4 ways to increase internal collaboration and advance sustainability objectives
Building sustainable businesses requires zooming out and seeing the bigger picture.
This article is part of a series by BSR that will explore how corporate sustainability pros can work across departments on shared goals.
Over the last several weeks, we have been delighted to publish a series of articles to help you and your sustainability team shape your internal collaboration efforts. With this series, we have aimed to provide concrete guidance on pain points, success factors and collaboration potential for a range of functions — from marketing to risk to investor relations to HR. Our findings are based on years of experience helping our member companies build traction for sustainability internally and externally.
This final piece aims to take a step back and look at the big picture. We agree that the era of quick wins for sustainability is over, and that the next phase of work involves building resilient business strategies that take sustainability as their foundation. As we assert in our recent BSR report, "Redefining Sustainable Business: Management for a Rapidly Changing World (PDF)," the ability to drive change in today’s organizations is the single most important skill set for today’s sustainability teams.

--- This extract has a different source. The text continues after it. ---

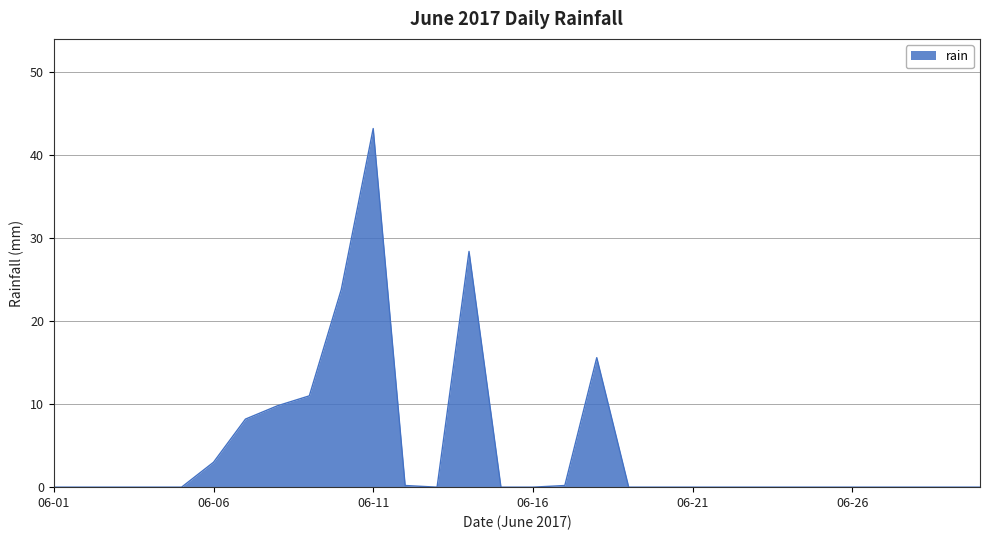

How many lines are shown in the chart?

1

This means that as sustainability professionals, you will need to reimagine your role in four main ways: as the creator of value for companies; as a futurist; as a change agent; and as a coalition-builder. This requires a more deliberate, structured and thoughtful approach to working with other functions. But if you succeed in these four areas, then your sustainability function will thrive as an engine of innovation at a time when innovation is sorely needed.
What do we see as the key success factors for internal collaboration overall?
1. Focus on internal engagement using a materiality principle
The concept of shared value can be used both internally and externally. This means making a deliberate effort to understand the priorities of your colleagues in other functions and focusing on synergies — in other words, using what we are calling an organizational materiality principle.
Once you have used a materiality assessment to identify key priorities for your company, you can use this to design an internal engagement program focused on departments with the most potential influence, collaboration potential and relevant expertise. Applying stakeholder engagement best practice to your cross-functional work is essential. You won’t have the bandwidth to focus on everything, so align with those teams and departments that stand to benefit the most from collaboration and can have the greatest influence over the sustainability agenda.The ethical, sustainable businesses of the future will create and support a culture that empowers their employees and contributes to a more just and sustainable world.
2. Educate your colleagues about sustainability; but don’t forget to learn from them, too
Sustainability teams often see it as their mission to help raise internal awareness on key issues such as climate change and human rights. But if sustainability teams treat this as a one-way education process, they risk being deemed both preachy and insufficiently business-focused to drive change. It is critically important to understand the priorities, goals and success factors of the teams you wish to work with — and this will make you a far more effective and impactful expert resource across the business.
As one of our members told us, "We really saw the role of our team change over time. After years of effort and pushing information out to the business, our brands started to come to us for help and support. That’s how we knew we had gotten it right."
3. Recognize that governance matters, a lot
In 2018, many of the most pressing challenges facing organizations do not fit neatly into the remit of one particular department. At the same time, issues that once would have been dismissed as niche sustainability concerns are keeping the C-suite up at night. Lobbying and tax disclosure involve government affairs and finance, and they are also increasingly sustainability topics. Diversity and inclusion are front and center for your HR team and also high-priority sustainable business issues.
This means that accountability can become diffuse, and careful design of new governance structures is essential. Companies are experimenting with corporate responsibility committees at the board and management level to address these new and emerging challenges. However, care needs to be taken that these solutions do not replicate internal tensions and power imbalances, but instead provide clarity over who is responsible for what. Solid governance is underrated as a change lever, but is necessary to avoid "death by committee" and free up space for innovation and ambition.
4. Understand your corporate culture
Yet governance is not effective in a vacuum. Making a deliberate, considered effort to understand the culture of your organization will make you a much more effective change agent. Team dynamics, incentives and existing programs are all key considerations when driving sustainability and building companies with more coherent values and purpose. Sustainable companies do not just focus on responding to issues, but also on how they work and make decisions.
Ultimately, the ability to successfully collaborate — both inside and outside your company walls — will be essential in your efforts to advance sustainable business in our rapidly changing world. We hope you find these guides useful in this endeavor and would be thrilled to hear from you about your experience applying them.